Polizei zerschlägt illegales Glücksspiel-Netzwerk in Bielefeld mit spektakulärer Razzia
Edit NiemeierPolizei zerschlägt illegales Glücksspiel-Netzwerk in Bielefeld mit spektakulärer Razzia
Polizei durchsucht zwei Immobilien in Bielefeld im Zusammenhang mit illegalem Glücksspiel
Bei einer Razzia am 27. Mai 2026 hat die Polizei in Bielefeld zwei Objekte durchsucht, die mit illegalen Glücksspielaktivitäten in Verbindung stehen sollen. An der Aktion waren mehrere Ermittlungsteams beteiligt. Ein 55-jähriger Mann wurde vorläufig befragt, später jedoch wieder auf freien Fuß gesetzt, während die Ermittlungen weiterlaufen.
Bei der Durchsuchung wurden umfangreiche Beweise für rechtswidrige Aktivitäten sichergestellt. In einem der Gebäude entdeckten die Beamten Einrichtungselemente und Ausrüstung, wie sie typischerweise für Tischglücksspiel genutzt werden. Beschlagnahmt wurden zudem drei illegale Spielautomaten, ein Wettterminal sowie ein vierstelliger Bargeldbetrag.
Darüber hinaus konfiszierten die Ermittler eine nicht zugelassene, mit PTB-Kennzeichnung versehene Schusswaffe sowie ein LED-Polizeischild, das für Fahrzeuge bestimmt war. Die Kriminalinspektion 22 bestätigte, dass die Räumlichkeiten als illegale Spielstätten betrieben wurden.
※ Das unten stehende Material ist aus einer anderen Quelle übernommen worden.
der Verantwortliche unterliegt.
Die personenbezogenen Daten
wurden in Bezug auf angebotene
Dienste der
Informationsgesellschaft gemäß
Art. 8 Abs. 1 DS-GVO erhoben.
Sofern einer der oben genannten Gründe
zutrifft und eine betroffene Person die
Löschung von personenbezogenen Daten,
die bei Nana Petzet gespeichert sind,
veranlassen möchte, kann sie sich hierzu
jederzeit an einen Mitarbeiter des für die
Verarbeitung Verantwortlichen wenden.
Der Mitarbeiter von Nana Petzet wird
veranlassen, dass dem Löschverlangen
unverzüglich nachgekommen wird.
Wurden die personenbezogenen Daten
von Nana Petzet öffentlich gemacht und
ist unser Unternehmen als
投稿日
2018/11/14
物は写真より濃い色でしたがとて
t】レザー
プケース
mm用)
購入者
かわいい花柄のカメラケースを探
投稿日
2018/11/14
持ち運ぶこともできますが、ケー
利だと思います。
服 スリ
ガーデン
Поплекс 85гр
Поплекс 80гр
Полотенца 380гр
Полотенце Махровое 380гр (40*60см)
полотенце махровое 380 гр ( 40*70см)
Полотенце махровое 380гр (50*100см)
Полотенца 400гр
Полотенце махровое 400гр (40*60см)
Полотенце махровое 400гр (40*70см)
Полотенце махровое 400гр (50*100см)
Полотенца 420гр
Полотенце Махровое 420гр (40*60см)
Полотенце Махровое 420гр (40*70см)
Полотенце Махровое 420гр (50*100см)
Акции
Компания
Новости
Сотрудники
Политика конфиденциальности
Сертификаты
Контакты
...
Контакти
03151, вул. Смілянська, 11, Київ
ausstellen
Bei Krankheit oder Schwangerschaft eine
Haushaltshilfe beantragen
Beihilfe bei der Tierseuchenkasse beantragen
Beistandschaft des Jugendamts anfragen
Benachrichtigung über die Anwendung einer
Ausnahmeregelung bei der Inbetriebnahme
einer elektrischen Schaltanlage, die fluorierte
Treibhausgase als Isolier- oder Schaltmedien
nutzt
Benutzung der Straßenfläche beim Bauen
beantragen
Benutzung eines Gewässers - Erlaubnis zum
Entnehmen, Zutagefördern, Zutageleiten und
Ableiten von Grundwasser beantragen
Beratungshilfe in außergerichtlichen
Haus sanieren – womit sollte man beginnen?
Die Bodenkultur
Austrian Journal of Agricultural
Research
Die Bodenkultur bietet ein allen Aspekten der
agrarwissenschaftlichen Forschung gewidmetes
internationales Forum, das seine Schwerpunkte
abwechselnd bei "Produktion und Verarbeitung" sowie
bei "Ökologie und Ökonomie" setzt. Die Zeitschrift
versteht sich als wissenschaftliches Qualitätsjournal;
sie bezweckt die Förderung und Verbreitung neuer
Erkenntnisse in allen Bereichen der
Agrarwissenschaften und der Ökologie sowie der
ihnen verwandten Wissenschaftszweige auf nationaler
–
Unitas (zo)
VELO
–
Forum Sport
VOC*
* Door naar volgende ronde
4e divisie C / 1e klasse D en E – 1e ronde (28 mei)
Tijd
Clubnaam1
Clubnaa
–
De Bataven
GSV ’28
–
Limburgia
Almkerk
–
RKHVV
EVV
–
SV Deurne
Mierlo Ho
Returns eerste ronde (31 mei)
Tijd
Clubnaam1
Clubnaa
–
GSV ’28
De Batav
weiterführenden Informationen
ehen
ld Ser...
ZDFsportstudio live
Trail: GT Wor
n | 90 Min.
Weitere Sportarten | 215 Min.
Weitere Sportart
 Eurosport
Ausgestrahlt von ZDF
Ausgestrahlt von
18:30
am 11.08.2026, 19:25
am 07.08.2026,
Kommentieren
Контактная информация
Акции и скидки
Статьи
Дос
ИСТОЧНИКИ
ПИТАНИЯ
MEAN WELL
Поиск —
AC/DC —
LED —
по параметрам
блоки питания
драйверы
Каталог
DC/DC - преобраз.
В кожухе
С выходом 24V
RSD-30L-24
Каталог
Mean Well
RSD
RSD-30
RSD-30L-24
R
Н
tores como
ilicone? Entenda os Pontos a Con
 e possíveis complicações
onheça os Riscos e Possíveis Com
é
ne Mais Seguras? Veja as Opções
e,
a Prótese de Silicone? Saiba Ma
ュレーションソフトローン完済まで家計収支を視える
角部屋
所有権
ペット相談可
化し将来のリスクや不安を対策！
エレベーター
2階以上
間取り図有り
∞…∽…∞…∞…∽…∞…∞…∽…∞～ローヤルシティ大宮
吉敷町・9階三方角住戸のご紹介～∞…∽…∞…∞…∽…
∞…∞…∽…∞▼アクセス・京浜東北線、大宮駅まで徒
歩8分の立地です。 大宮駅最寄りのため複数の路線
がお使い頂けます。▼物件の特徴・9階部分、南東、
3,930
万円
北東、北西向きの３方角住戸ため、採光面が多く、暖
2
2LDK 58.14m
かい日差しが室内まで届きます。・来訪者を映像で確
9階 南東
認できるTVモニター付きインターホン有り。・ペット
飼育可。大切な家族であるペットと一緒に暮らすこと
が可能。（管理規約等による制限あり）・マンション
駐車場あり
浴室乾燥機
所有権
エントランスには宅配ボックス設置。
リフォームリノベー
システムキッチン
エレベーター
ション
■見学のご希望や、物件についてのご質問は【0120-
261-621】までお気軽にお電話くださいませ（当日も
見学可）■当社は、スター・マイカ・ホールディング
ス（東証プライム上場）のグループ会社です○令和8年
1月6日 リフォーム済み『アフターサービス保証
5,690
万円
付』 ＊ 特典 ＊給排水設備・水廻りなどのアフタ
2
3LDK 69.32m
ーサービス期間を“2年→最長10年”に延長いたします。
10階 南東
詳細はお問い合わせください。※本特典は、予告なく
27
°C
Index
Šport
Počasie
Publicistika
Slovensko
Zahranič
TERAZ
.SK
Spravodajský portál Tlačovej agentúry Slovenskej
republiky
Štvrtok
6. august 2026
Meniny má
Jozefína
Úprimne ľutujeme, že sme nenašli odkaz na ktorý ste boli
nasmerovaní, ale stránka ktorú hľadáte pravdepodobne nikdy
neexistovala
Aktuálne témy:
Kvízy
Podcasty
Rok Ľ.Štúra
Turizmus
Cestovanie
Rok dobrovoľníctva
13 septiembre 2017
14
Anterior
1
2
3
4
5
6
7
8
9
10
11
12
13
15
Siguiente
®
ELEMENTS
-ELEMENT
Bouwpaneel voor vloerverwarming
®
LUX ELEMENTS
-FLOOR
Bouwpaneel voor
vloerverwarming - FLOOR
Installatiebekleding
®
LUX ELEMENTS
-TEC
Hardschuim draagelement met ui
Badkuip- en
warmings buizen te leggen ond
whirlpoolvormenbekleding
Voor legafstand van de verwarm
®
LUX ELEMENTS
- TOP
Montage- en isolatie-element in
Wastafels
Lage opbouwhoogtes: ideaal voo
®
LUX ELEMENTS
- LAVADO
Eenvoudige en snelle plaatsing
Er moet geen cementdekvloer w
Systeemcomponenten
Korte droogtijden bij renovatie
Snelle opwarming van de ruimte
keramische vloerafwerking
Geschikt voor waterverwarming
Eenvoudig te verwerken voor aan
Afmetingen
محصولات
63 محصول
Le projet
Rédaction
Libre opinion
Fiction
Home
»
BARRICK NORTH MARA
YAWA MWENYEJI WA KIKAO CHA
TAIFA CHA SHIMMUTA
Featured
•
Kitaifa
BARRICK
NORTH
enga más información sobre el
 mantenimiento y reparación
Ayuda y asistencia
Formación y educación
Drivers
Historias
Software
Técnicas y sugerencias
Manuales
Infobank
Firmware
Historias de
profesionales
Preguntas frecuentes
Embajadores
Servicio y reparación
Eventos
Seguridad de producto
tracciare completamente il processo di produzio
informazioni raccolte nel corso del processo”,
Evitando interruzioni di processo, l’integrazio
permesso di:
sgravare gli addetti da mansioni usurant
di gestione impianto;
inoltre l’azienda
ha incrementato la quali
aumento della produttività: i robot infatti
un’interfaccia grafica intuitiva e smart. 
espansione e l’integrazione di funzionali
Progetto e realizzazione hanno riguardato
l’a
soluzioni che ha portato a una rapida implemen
Der 55-jährige Beschuldigte aus Bielefeld muss sich nun wegen Verstößen gegen das Waffengesetz, Drogendelikten und der Organisation illegalen Glücksspiels strafrechtlich verantworten. Die Ermittler haben inzwischen weitere Personen identifiziert, die mit dem Fall in Verbindung stehen könnten; die Untersuchungen dauern an.
Die Behörden konzentrieren sich weiterhin auf die Zerschlagung des illegalen Glücksspielnetzwerks. Die beschlagnahmten Gegenstände – darunter Bargeld und Spielgeräte – dienen als Beweismaterial in den laufenden Verfahren. Die vorläufige Freilassung des Verdächtigen stoppt die weiteren Ermittlungen zu seiner mutmaßlichen Rolle und möglichen Komplizen nicht.